Published in the Inner West Independent and City News.
Alex Harmon used to think vegetarians were missing out when it came to food (apart from being served first on an airline). Turns out the lacklustre restaurants with paper tablecloths and meatless mezze plates she had in mind were just a myth...
Nourishing Quarter is a new addition to the vegetarian scene but in a fortunate position next to the super-popular Norfolk on Cleveland Street. They have a unique approach in that they fuse the healing properties of Latin American ingredients with exotic Asian and Mediterranean soul foods. The result? A flavoursome and exciting menu that satisfies and astounds even the strictest of carnivores.
I recommend the Pretty Dumplings ($12.50/4); as their name suggests they're delicate Asian dumplings with Royal Quinoa grains, diced tofu and vegetables, wrapped in wheat dumpling dough. So silky you'll want to get into bed with them. Their Sacred Khot ($12.50/5) are savoury Vietnamese tarts served on Vietnamese mint leaves, almost like pancakes but sturdier, holding mung bean mix, spring onions and carrots. This dainty food suits the china-shop decor of the restaurant. Passage to India ($16.50) is an expedition in a bowl, the warm Indian flavours with tofu and grainy Latin textures will satisfy a nomad's hunger. Owner Nam admits it's poor people's ingredients in the kitchen, but what's on the plate is certainly not poor in flavour.
Govinda's is a quiet-achieving institution in Sydney, which is surprising given it's nestled in between two the city's busiest districts, Kings Cross and Darlinghurst. When I think of buffets I think of sweatpants and RSL clubs, but Govinda's have enlightened me. They take the excessive out of all-you-can-eat and serve wholesome, vegetarian food that doesn't make you burst at the seams.

++++++

## Activity 1
Answer these from the restaurant review:
(a) Which street is Nourishing Quarter on?
(b) What do the Pretty Dumplings cost, and how many come in a serving?
(c) Which two districts is Govinda's nestled between?
The review and the records are unrelated material.

## Given records
++++++

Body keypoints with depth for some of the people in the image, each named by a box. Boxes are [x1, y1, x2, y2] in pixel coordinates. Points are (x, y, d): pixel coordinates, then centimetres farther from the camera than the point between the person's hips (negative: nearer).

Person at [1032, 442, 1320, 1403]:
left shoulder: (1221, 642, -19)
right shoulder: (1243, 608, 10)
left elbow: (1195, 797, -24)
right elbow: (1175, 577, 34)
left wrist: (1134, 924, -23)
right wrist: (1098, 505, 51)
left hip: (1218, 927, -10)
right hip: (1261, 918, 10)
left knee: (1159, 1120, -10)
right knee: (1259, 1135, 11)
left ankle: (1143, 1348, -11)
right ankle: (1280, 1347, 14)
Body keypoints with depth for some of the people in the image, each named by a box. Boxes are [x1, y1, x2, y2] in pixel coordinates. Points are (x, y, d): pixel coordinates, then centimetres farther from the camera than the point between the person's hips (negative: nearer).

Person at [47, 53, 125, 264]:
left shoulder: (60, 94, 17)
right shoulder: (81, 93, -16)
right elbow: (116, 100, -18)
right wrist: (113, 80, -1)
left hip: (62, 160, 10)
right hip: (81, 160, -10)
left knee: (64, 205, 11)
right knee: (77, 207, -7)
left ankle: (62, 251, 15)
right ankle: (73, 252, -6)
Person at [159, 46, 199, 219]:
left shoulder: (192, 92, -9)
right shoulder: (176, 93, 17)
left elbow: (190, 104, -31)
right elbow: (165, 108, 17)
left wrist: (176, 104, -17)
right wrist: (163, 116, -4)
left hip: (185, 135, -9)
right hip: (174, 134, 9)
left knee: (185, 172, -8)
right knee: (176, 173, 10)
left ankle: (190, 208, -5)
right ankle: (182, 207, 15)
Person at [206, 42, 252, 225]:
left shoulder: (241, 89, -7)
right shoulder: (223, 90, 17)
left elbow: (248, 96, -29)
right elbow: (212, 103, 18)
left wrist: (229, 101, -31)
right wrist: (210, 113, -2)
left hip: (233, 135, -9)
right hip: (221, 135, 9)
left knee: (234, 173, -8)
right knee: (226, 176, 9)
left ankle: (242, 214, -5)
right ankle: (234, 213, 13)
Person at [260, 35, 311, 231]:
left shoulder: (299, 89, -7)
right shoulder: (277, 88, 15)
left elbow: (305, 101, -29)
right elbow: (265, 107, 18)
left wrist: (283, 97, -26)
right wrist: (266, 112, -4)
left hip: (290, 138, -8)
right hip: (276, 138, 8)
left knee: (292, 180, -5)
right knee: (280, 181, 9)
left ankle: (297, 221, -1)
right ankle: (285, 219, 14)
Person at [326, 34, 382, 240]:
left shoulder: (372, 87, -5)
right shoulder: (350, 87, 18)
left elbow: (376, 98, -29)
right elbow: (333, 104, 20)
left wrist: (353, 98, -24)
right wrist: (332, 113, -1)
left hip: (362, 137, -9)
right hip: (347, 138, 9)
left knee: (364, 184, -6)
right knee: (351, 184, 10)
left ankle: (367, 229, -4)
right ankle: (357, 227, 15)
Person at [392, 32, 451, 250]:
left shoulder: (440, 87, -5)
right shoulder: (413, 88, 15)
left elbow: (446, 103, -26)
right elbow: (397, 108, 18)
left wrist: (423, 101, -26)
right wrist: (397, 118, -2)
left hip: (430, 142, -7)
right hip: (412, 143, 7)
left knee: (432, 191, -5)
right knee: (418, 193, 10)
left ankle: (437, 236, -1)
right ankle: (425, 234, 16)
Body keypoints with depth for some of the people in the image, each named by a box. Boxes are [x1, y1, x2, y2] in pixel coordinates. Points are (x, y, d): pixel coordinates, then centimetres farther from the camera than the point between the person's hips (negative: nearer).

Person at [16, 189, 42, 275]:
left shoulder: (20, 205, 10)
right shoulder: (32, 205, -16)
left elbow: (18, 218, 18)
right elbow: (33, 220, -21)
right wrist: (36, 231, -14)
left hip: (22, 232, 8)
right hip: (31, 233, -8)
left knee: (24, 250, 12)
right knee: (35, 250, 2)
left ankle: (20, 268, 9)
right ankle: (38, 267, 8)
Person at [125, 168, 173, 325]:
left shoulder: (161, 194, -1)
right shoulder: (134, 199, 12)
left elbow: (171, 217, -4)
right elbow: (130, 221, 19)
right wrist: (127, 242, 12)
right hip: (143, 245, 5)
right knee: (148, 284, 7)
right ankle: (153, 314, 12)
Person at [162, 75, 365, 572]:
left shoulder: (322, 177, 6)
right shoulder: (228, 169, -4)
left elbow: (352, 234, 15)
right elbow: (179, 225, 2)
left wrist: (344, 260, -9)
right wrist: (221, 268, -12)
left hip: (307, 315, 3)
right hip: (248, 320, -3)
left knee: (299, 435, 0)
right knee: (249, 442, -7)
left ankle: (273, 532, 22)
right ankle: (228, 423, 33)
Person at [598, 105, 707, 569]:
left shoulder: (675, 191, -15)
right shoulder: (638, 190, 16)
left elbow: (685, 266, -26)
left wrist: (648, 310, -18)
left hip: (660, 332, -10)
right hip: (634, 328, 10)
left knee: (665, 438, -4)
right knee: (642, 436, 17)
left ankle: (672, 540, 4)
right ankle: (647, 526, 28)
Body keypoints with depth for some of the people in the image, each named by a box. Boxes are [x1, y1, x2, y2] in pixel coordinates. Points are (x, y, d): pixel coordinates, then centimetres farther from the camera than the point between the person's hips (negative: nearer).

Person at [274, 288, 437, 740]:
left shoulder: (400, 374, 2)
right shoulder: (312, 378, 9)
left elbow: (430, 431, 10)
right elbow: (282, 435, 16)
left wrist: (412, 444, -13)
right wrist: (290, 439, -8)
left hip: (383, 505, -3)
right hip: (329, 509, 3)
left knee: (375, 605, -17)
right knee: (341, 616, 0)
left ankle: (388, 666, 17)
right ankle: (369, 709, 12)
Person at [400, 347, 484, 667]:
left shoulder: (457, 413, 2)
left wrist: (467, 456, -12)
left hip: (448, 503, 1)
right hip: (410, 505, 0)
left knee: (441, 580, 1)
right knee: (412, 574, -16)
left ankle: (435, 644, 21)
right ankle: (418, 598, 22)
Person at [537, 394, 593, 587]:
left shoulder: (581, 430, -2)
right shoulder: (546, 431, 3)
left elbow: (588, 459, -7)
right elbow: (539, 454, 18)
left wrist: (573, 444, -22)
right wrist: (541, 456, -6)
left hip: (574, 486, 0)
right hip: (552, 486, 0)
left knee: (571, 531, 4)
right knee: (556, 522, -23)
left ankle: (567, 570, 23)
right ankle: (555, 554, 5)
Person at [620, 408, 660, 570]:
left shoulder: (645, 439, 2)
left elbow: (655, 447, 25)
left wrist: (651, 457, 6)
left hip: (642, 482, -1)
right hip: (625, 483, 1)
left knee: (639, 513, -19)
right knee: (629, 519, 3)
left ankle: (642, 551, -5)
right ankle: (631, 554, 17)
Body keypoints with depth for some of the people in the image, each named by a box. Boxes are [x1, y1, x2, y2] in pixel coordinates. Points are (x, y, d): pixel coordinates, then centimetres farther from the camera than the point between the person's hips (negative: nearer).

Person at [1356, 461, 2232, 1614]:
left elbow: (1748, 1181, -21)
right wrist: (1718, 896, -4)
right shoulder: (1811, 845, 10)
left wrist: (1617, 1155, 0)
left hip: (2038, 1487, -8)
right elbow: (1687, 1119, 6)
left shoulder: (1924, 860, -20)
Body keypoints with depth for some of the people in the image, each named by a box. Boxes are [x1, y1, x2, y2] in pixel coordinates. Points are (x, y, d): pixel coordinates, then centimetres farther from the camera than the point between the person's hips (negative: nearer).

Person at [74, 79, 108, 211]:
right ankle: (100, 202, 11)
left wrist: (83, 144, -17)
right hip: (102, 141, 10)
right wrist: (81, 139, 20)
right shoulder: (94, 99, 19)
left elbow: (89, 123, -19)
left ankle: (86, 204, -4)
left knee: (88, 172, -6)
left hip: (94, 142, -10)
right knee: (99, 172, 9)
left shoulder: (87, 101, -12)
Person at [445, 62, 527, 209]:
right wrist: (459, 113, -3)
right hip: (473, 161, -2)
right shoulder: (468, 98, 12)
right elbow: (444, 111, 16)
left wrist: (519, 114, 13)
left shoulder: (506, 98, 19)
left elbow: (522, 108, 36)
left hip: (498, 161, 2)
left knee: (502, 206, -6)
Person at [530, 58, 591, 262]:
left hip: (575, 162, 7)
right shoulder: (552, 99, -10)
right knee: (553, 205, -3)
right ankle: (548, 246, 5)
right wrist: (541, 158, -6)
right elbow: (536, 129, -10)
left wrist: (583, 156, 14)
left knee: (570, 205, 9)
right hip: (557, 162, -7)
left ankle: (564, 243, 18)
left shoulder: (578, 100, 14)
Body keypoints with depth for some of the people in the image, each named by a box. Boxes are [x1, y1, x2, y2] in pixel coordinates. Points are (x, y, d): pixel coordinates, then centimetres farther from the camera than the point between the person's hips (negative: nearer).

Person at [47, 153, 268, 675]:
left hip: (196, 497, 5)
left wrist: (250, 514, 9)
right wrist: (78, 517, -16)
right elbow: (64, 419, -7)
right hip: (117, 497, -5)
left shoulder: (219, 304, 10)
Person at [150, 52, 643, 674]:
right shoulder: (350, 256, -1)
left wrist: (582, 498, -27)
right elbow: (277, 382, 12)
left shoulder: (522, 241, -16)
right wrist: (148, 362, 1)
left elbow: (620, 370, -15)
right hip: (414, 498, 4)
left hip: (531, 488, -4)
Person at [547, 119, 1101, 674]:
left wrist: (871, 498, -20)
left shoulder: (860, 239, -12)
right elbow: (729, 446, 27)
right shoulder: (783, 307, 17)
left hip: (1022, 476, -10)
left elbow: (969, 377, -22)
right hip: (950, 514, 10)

++++++

## Activity 2
In the records, swap "knee" for "kneecap" everywhere from the line with "left wrist: (467, 456, -12)" down to the line with "right ankle: (631, 554, 17)", both lines included. Write out only those lines, with nothing else changed.

## Answer section 1
(a) Cleveland Street
(b) $12.50 for 4
(c) Kings Cross and Darlinghurst

## Answer section 2
left wrist: (467, 456, -12)
left hip: (448, 503, 1)
right hip: (410, 505, 0)
left kneecap: (441, 580, 1)
right kneecap: (412, 574, -16)
left ankle: (435, 644, 21)
right ankle: (418, 598, 22)
Person at [537, 394, 593, 587]:
left shoulder: (581, 430, -2)
right shoulder: (546, 431, 3)
left elbow: (588, 459, -7)
right elbow: (539, 454, 18)
left wrist: (573, 444, -22)
right wrist: (541, 456, -6)
left hip: (574, 486, 0)
right hip: (552, 486, 0)
left kneecap: (571, 531, 4)
right kneecap: (556, 522, -23)
left ankle: (567, 570, 23)
right ankle: (555, 554, 5)
Person at [620, 408, 660, 570]:
left shoulder: (645, 439, 2)
left elbow: (655, 447, 25)
left wrist: (651, 457, 6)
left hip: (642, 482, -1)
right hip: (625, 483, 1)
left kneecap: (639, 513, -19)
right kneecap: (629, 519, 3)
left ankle: (642, 551, -5)
right ankle: (631, 554, 17)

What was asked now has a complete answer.